Поезд метро пролетел совсем рядом, за стенкой. Сколопендра остановилась, поводила светящимися усиками и двинулась дальше.

— Ну что? — спросил я ее. — Все на хрен? Поставим точку?

— Сколько ты уже этих точек ставил. Такое длинное многоточие получилось, — выдохнуло мне в ухо воображение.

— Черт! — вздрогнул я. — Ты как-то не вовремя.

— Я-то вовремя, а вот ты нет. Нет у тебя времени, кончилось, — сказало воображение.

— Неправда, — возразил я, — у меня еще несколько месяцев, до осени. Где-то до сентября-октября. Вот и спойлер ей, как она и хотела. Я видел ее гороскоп.

— Ты ничего не смог за пять лет. Что ты сможешь за пять месяцев?

— Я? Ничего, конечно. Сможешь — ты. Мы напишем. Как напишем, так и будет.

— Какой-то ты непоследовательный. Только что хотел завязывать, теперь собрался продолжать. Трудно с тобой даже такому продвинутому воображению, как я.

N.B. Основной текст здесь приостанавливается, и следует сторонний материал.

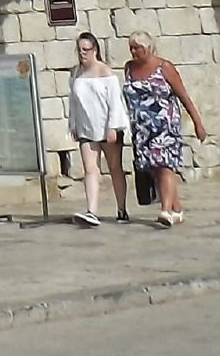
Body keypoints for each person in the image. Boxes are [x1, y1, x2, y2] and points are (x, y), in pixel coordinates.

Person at [124, 33, 207, 227]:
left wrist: (197, 123)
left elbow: (184, 96)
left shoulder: (164, 67)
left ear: (148, 47)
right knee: (155, 168)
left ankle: (166, 210)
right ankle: (177, 210)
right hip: (142, 128)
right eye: (131, 48)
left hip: (165, 125)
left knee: (165, 165)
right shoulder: (129, 68)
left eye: (138, 47)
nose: (134, 51)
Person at [68, 31, 130, 225]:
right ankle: (91, 211)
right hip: (86, 128)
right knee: (90, 169)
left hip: (106, 127)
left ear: (94, 50)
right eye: (79, 50)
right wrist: (73, 124)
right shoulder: (76, 73)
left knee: (114, 168)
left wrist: (113, 127)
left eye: (86, 49)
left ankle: (121, 209)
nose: (82, 54)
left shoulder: (106, 73)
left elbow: (115, 103)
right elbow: (73, 101)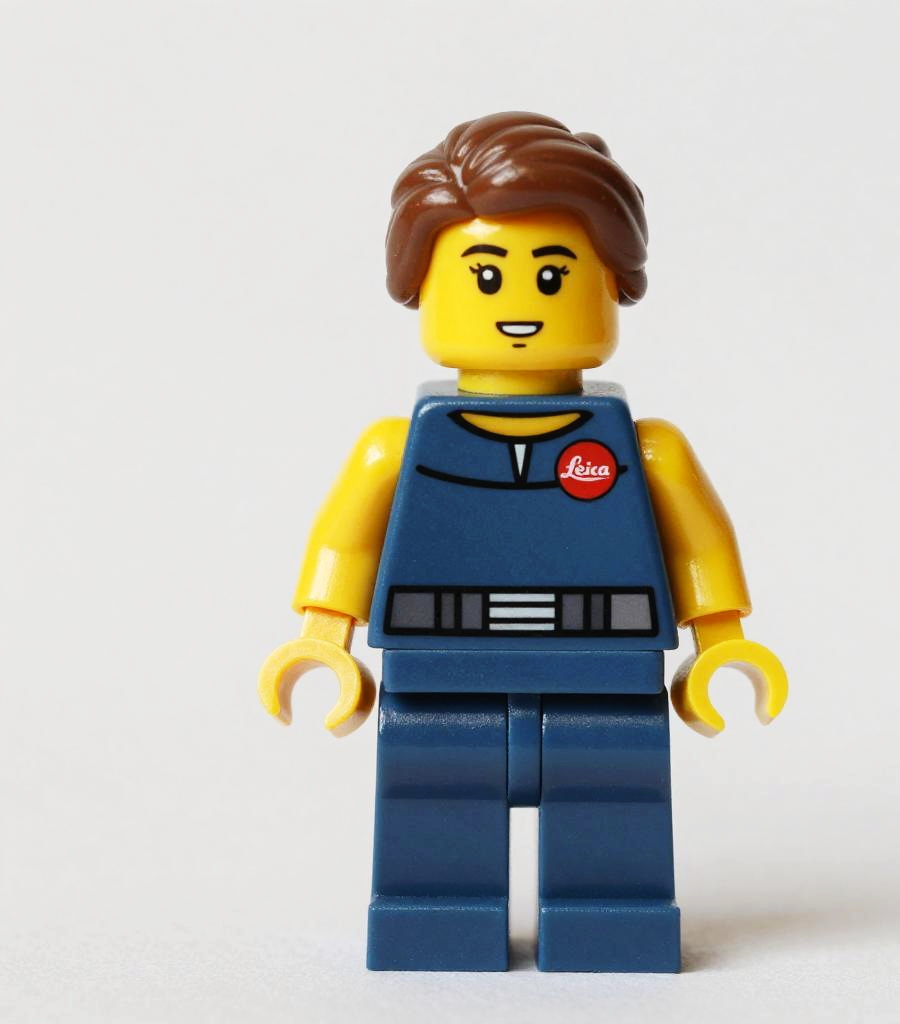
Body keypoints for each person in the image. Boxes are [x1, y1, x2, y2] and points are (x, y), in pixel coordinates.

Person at [259, 111, 787, 972]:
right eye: (483, 276)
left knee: (613, 800)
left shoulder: (645, 448)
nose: (516, 308)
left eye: (551, 276)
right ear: (422, 286)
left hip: (605, 676)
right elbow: (346, 546)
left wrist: (722, 641)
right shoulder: (396, 448)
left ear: (612, 284)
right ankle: (434, 917)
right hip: (439, 677)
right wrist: (324, 638)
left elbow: (699, 543)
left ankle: (612, 919)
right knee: (432, 802)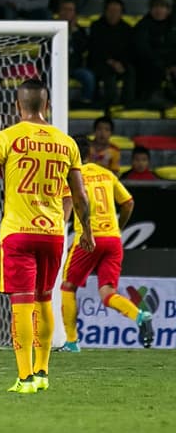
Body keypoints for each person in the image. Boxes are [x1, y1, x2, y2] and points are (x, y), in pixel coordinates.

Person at [0, 80, 93, 394]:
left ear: (16, 105)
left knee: (21, 304)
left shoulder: (6, 137)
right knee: (44, 301)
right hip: (52, 233)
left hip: (18, 233)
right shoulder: (67, 143)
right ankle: (42, 373)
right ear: (47, 105)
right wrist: (87, 231)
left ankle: (24, 378)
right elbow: (79, 195)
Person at [58, 139, 152, 353]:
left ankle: (71, 342)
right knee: (108, 293)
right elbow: (128, 202)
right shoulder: (106, 174)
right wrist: (119, 226)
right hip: (113, 239)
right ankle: (140, 315)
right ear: (89, 153)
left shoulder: (73, 176)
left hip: (88, 238)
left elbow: (71, 204)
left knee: (68, 286)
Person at [88, 0, 133, 108]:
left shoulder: (126, 29)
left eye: (117, 11)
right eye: (111, 11)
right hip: (100, 62)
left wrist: (121, 63)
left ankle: (127, 103)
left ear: (122, 13)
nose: (113, 14)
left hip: (120, 62)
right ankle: (110, 103)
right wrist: (111, 62)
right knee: (108, 73)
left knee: (131, 71)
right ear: (105, 11)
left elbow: (130, 50)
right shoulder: (96, 26)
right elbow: (95, 48)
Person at [131, 0, 174, 106]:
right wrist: (164, 65)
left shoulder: (173, 26)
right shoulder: (142, 26)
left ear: (168, 10)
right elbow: (143, 50)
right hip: (148, 64)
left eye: (162, 7)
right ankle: (152, 96)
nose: (158, 10)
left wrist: (172, 64)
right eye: (155, 6)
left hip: (169, 63)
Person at [58, 0, 95, 107]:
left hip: (75, 67)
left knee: (88, 76)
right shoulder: (51, 29)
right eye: (64, 9)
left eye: (70, 10)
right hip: (55, 67)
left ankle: (85, 102)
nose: (67, 13)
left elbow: (84, 49)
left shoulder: (80, 31)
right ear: (59, 12)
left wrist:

Внезапно сколопендра снова остановилась, и я чуть было не наступил на нее. Впереди у самого пола светилась узкая полоска света. Я догадался: это была дверь.

Воображение заржало.

— С тобой можно угореть! «Светилась полоска света»! Писатель, блин! Писать научись, Склехасовский.

— Да пошло ты! — послал я воображение. Его ответ заглушил проехавший поезд.

4

Я подошел к двери, она оказалась не заперта. Открыл. В лицо ударил свет, ветер и грохот проносящегося мимо поезда. Я замер в проеме. Дверь выходила в туннель метро прямо рядом со станцией. Подождав, пока поезд проедет, шагнул вперед. Рядом начиналась металлическая лесенка, ведущая на платформу. Я видел красные огни последнего вагона.

«Станция Краснопресненская, следующая станция Белорусская», — послышалось объявление из поезда.

Я поспешил подняться на платформу и попытался смешаться с толпой. Но боюсь, мне это плохо удалось. Всклокоченные волосы, давно небритое, грязное, в копоти и в крови лицо, дикий взгляд, немыслимый коленкоровый плащ, розовые кальсоны, махровые шлепанцы, стойкий запах дерьма и сколопендра, сидящая на плече, я и не заметил, как она туда забралась. Конечно, все это несколько выделяло из толпы. Да, еще водолазка, набитая барахлом.